Since 1901, the world’s population has increased fourfold. By 2030, it is likely to increase by a further third. This presents the enormous challenge of feeding an additional two billion people using the same amount of land and water that is available today.

The earth’s resources are under severe strain, but sustaining and protecting the environment can help to meet our growing demand for food. Inorganic and organic fertilisers have boosted quality and yield, and crop protection has improved so farmers are losing less of their yield to pests, disease and weeds. In addition, the increase in global trade in wheat has meant that farmers now face competition from many other markets. The modern wheat trade is strictly regulated, with farming currently requiring technological and administrative, as well as agricultural skills.

Wheat and the future

“We couldn’t feed today’s world with yesterday’s agriculture and we won’t be able to feed tomorrow’s world with today’s.

But we can try to do it in a way that is more environmentally sensitive by producing crops that are water tolerant, salt tolerant and resistant to particular insects without putting chemicals on them that are potentially hazardous to wildlife.”

Lord Robert May
President of the Royal Society, March 2002

In 2000, enough wheat to cover an area nine times the size of the UK was produced worldwide. Better quality crops with higher yields results in the potential of these crops to enhance food and increase feed yields. This, coupled with a reduction in the use of chemicals and the increase of profitability, is the reason the world’s farmers plant more and more each year.

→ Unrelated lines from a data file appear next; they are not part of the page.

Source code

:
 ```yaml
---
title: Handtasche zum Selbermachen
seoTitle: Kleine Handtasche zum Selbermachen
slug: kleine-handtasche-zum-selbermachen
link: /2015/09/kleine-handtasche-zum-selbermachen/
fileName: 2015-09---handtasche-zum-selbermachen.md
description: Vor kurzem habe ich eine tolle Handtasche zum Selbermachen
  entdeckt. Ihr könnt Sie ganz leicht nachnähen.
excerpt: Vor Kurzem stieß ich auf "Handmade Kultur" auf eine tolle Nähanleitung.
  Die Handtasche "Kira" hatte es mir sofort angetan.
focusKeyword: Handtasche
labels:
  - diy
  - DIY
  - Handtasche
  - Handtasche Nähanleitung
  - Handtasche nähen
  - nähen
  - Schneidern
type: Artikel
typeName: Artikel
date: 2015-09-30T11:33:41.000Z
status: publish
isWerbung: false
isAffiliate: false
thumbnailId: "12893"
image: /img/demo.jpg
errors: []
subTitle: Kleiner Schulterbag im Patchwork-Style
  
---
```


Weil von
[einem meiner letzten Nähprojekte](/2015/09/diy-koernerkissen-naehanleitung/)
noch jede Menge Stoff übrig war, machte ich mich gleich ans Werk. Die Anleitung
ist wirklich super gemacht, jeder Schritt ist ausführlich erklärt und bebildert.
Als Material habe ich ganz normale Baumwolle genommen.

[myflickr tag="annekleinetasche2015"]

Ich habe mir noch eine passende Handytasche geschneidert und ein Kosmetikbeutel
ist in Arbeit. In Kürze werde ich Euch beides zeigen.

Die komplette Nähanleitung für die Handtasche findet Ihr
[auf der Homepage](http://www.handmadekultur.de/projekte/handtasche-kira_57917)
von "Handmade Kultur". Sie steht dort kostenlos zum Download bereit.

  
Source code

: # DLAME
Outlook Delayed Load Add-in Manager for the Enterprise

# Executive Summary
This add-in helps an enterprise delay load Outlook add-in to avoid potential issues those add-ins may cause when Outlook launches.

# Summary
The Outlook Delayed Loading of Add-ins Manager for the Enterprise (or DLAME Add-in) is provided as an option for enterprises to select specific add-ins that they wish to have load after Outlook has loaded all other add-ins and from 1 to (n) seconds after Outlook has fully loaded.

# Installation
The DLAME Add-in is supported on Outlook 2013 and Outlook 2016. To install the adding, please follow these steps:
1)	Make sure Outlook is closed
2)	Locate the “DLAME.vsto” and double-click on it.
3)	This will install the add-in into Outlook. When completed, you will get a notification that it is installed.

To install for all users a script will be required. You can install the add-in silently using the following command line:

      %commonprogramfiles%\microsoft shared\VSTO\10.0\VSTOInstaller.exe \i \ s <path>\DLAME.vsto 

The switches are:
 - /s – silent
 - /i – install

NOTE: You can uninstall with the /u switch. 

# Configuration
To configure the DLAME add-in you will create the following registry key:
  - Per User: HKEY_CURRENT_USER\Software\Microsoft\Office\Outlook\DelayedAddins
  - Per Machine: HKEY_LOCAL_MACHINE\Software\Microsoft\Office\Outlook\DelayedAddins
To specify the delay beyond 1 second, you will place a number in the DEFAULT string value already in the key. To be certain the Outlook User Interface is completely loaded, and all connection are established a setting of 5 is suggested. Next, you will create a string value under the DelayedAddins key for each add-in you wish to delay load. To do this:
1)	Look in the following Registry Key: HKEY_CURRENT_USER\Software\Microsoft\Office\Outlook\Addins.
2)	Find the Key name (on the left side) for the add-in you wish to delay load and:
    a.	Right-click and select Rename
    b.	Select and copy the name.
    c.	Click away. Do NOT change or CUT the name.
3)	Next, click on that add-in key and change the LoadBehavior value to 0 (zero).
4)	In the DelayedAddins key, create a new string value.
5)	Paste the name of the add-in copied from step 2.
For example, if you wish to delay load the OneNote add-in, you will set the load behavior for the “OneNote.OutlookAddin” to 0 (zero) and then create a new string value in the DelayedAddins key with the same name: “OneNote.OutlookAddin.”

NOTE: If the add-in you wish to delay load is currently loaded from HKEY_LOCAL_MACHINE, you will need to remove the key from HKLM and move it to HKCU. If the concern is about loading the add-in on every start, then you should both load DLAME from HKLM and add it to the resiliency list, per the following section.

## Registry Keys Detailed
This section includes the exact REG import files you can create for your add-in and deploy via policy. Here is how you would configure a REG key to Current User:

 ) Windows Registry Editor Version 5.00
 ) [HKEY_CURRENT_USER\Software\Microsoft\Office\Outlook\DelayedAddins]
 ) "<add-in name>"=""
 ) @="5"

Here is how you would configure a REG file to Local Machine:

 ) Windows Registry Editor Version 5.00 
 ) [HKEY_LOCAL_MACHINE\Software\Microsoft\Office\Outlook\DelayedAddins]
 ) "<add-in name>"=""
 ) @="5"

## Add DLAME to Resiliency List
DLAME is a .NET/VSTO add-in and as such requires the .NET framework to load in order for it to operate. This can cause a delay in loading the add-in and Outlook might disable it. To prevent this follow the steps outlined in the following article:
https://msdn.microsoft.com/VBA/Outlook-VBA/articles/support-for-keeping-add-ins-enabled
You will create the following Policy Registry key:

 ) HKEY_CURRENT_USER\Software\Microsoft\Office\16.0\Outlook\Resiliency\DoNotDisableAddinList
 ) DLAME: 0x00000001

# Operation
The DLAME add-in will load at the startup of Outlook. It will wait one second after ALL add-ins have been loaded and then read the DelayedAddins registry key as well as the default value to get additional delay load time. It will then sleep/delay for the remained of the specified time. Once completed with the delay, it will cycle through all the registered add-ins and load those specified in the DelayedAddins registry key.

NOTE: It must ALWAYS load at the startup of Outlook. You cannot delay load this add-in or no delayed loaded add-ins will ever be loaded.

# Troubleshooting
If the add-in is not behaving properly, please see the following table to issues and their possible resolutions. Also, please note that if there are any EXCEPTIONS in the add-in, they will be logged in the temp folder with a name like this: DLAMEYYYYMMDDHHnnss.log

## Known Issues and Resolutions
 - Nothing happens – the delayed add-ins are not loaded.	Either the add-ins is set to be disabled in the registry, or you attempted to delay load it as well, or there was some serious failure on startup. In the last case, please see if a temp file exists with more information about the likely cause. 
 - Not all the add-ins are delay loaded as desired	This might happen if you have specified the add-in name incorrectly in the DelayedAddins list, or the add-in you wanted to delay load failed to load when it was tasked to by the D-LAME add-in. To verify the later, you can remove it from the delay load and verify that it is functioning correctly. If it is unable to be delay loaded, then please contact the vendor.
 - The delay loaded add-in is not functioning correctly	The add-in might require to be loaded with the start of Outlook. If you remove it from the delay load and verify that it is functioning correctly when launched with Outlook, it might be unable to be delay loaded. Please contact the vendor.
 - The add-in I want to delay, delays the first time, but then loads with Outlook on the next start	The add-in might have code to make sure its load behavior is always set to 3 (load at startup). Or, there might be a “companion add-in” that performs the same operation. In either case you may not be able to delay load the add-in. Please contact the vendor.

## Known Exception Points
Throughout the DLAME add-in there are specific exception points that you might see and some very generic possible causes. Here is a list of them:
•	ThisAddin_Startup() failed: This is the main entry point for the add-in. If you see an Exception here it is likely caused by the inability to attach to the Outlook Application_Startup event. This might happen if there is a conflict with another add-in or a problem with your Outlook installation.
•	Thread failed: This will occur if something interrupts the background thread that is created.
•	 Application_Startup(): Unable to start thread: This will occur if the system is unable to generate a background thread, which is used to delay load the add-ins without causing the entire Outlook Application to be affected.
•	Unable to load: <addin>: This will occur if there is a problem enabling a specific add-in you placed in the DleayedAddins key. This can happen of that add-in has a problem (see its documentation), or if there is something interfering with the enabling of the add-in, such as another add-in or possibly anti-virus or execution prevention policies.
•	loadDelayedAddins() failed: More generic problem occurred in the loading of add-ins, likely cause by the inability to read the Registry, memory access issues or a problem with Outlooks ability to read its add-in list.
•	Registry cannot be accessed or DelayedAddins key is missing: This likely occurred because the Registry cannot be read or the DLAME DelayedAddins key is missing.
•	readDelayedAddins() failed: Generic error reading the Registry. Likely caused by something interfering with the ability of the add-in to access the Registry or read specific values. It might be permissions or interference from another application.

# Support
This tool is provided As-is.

The John Innes Centre and wheat

The John Innes Centre is an international centre of excellence in plant and microbial science and is based in Norwich. Its mission is to carry out fundamental and strategic research, to train scientists and to make its findings available to society.

The exhibition was established to encourage dialogue and to engage everybody in learning about the process of growing wheat as well as to enable us to gain a better understanding of the needs of consumers and growers. By integrating established breeding techniques with advanced technology, the John Innes Centre strives to contribute towards a sustainable level of nutrition for the world’s rapidly growing population.